US and state officials start to boost firefighting budgets and weigh other reforms.
Boston and San Diego
“I’m looking at homes with dead trees and fields of brown grass, and it’s unbelievable” that such fire-friendly fuel hasn’t been removed, he says. Four homes on his street burned to the ground, but “people still don’t get it. It boggles my mind to think that they’ve forgotten so quickly what can happen here.”
His lament echoes the dismay among firefighting officials from Washington to Sacramento. The number and average size of wildfires have been growing, particularly in the past eight years, and fire seasons are getting longer – a trend many scientists attribute to global warming. Yet more and more people are building homes along what specialists call the wildland-urban interface and few communities strictly enforce fire-prevention measures. The convergence of these factors is straining state and federal firefighting budgets.

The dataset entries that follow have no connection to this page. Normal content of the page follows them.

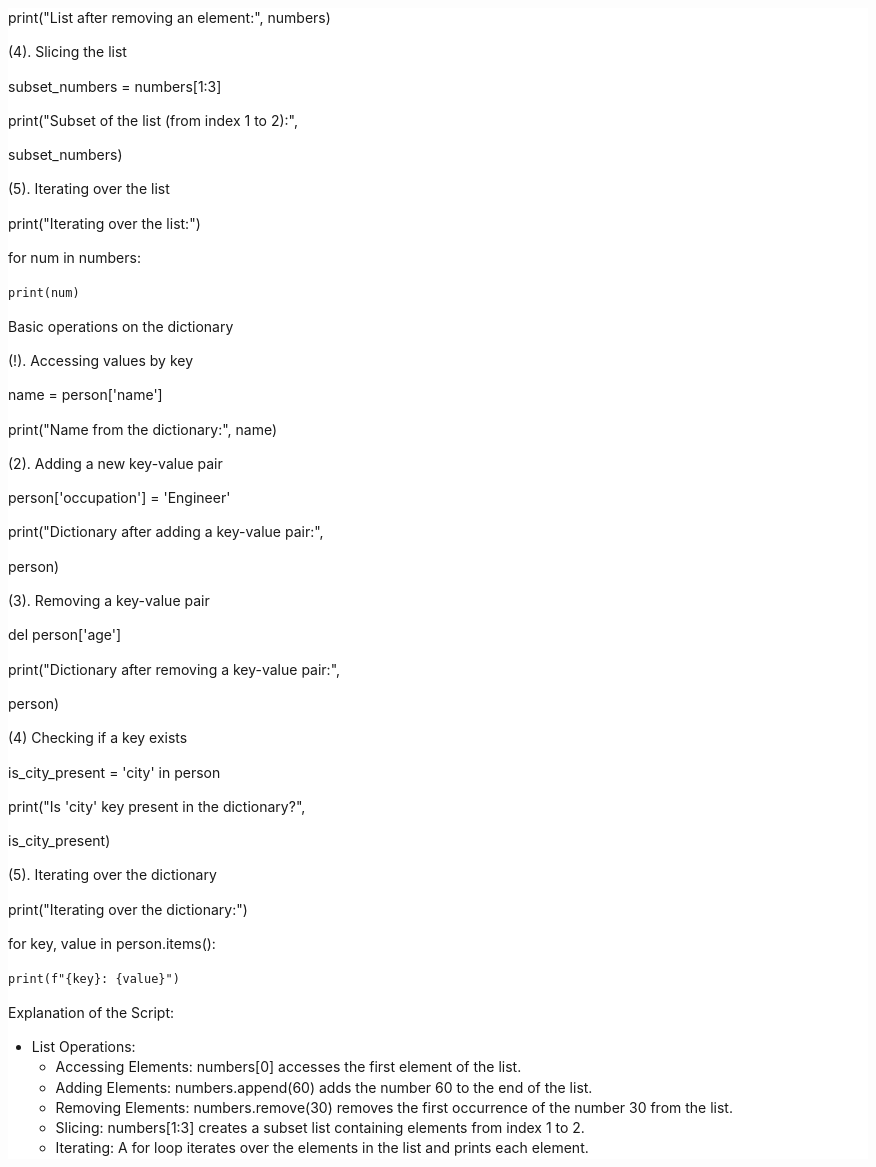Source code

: print("List after removing an element:", numbers)

(4). Slicing the list

subset_numbers = numbers[1:3]

print("Subset of the list (from index 1 to 2):", 

subset_numbers)

(5). Iterating over the list

print("Iterating over the list:")

for num in numbers:
    
    print(num)

Basic operations on the dictionary

(!). Accessing values by key

name = person['name']

print("Name from the dictionary:", name)

(2). Adding a new key-value pair

person['occupation'] = 'Engineer'

print("Dictionary after adding a key-value pair:", 

person)

(3). Removing a key-value pair

del person['age']

print("Dictionary after removing a key-value pair:", 

person)

(4) Checking if a key exists

is_city_present = 'city' in person

print("Is 'city' key present in the dictionary?", 

is_city_present)

(5). Iterating over the dictionary

print("Iterating over the dictionary:")

for key, value in person.items():
    
    print(f"{key}: {value}")


Explanation of the Script:

- List Operations:
  - Accessing Elements: numbers[0] accesses the first element of the list.
  - Adding Elements: numbers.append(60) adds the number 60 to the end of the list.
  - Removing Elements: numbers.remove(30) removes the first occurrence of the number 30 from the list.
  - Slicing: numbers[1:3] creates a subset list containing elements from index 1 to 2.
  - Iterating: A for loop iterates over the elements in the list and prints each element.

Now, lawmakers are coming up with proposals for everything from crafting firefighting budgets to regulating development in wildfire-prone areas.

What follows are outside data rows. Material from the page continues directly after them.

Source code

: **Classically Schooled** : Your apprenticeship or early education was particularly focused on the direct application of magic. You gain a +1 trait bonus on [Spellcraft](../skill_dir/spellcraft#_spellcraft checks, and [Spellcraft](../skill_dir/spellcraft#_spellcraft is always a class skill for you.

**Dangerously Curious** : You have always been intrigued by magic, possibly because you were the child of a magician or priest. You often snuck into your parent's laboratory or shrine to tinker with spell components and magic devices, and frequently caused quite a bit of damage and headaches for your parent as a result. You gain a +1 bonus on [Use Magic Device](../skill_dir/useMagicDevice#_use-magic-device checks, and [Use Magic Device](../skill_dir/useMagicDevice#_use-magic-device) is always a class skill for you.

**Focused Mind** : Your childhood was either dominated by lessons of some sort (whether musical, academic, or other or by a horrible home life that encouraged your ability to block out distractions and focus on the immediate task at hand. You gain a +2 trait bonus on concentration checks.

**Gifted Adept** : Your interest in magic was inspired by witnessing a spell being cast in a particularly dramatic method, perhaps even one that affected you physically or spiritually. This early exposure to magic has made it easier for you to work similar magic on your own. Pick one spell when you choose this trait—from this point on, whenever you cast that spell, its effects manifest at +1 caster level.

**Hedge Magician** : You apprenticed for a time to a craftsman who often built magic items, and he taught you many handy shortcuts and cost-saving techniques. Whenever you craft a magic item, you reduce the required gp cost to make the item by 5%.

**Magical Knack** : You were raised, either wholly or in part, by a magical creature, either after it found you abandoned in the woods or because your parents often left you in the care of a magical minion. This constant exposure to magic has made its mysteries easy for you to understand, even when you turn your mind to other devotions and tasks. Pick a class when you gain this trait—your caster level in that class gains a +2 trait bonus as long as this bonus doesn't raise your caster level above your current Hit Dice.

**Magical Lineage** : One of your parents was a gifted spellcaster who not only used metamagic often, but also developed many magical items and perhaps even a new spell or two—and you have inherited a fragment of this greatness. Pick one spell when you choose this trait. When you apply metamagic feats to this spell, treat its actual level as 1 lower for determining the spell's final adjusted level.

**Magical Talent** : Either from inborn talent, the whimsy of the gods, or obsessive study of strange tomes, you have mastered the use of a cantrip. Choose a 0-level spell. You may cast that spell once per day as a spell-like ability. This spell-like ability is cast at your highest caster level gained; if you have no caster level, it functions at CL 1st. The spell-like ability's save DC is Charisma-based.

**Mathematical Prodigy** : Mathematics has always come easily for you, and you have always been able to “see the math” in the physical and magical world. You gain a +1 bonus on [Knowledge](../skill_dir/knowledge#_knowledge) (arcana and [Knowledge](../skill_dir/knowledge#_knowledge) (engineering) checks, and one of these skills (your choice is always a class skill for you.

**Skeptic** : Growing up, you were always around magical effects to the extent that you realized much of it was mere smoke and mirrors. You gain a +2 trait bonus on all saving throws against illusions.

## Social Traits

“This is a very solvable problem,” says Rich Fairbanks, wildfire policy specialist with the Wilderness Society, who spent 32 years at the US Forest Service as a firefighter and in related activities. “But you’ll step on some toes” along the way.

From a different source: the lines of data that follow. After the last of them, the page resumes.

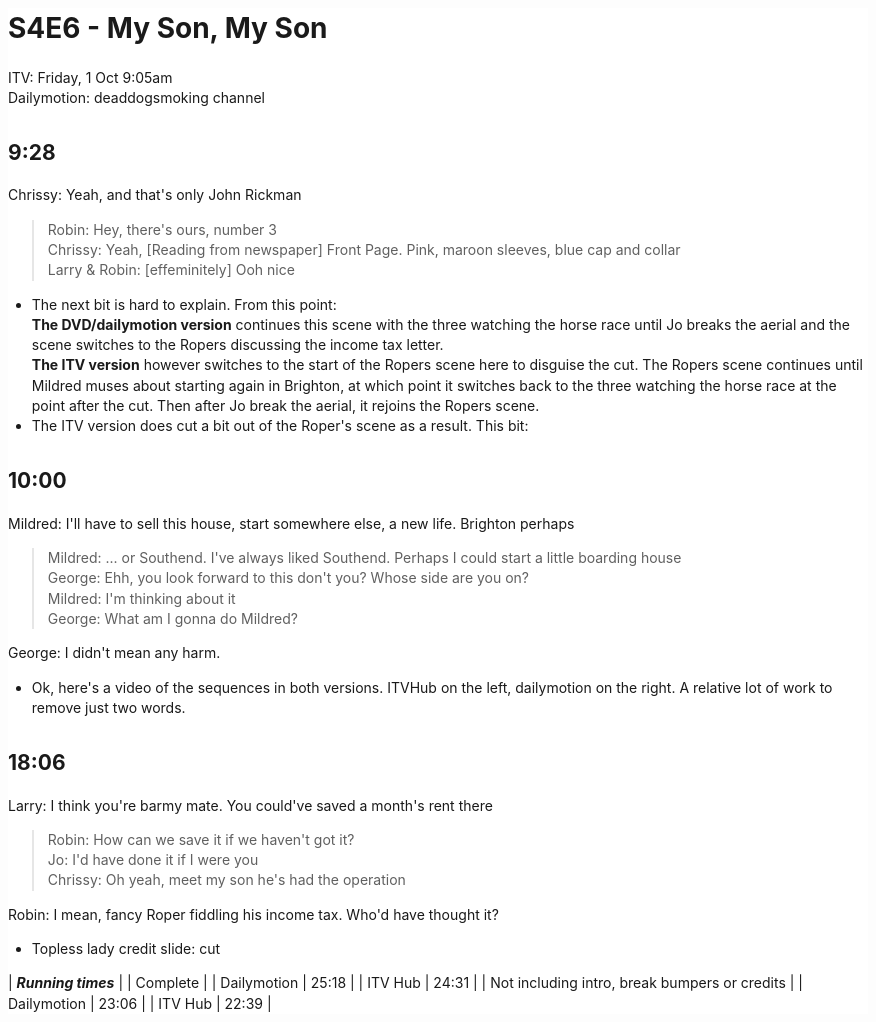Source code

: # S4E6 - My Son, My Son

ITV: Friday, 1 Oct 9:05am  
Dailymotion: deaddogsmoking channel

## 9:28
Chrissy: Yeah, and that's only John Rickman

> Robin: Hey, there's ours, number 3  
> Chrissy: Yeah, [Reading from newspaper] Front Page. Pink, maroon sleeves, blue cap and collar  
> Larry & Robin: [effeminitely] Ooh nice  

* The next bit is hard to explain. From this point:  
**The DVD/dailymotion version** continues this scene with the three watching the horse race until Jo breaks the aerial and the scene switches to the Ropers discussing the income tax letter.  
**The ITV version** however switches to the start of the Ropers scene here to disguise the cut. The Ropers scene continues until Mildred muses about starting again in Brighton, at which point it switches back to the three watching the horse race at the point after the cut. Then after Jo break the aerial, it rejoins the Ropers scene.  
* The ITV version does cut a bit out of the Roper's scene as a result. This bit:

## 10:00

Mildred: I'll have to sell this house, start somewhere else, a new life. Brighton perhaps

> Mildred: ... or Southend. I've  always liked Southend. Perhaps I could start a little boarding house  
> George: Ehh, you look forward to this don't you? Whose side are you on?  
> Mildred: I'm thinking about it  
> George: What am I gonna do Mildred?

George: I didn't mean any harm.

* Ok, here's a video of the sequences in both versions. ITVHub on the left, dailymotion on the right. A relative lot of work to remove just two words.  
<video poster="s4e6mixup-poster.png" controls=controls>
<source src="s4e6mixup.mp4" type="video/mp4">
Your browser doesn't support the video tag, <a href="s4e6mixup.mp4">find the video here</a>
</video>

## 18:06

Larry: I think you're barmy mate. You could've saved a month's rent there

> Robin: How can we save it if we haven't got it?  
> Jo: I'd have done it if I were you  
> Chrissy: Oh yeah, meet my son he's had the operation

Robin: I mean, fancy Roper fiddling his income tax. Who'd have thought it?

* Topless lady credit slide: cut

| ***Running times*** |
| Complete |
| Dailymotion | 25:18 |
| ITV Hub | 24:31 |
| Not including intro, break bumpers or credits |
| Dailymotion | 23:06 |
| ITV Hub | 22:39 |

At the federal level, the cost of fighting catastrophic fires comes out of the US Forest Service’s regular operating budget. For the third year running, the agency has had to shortchange other activities to meet the cost. Congress appropriated $1.2 billion for firefighting this fiscal year, while expenses are currently projected to top $1.6 billion, according to US Forest Service officials. Some fire-policy analysts expect it to climb closer to $1.9 billion.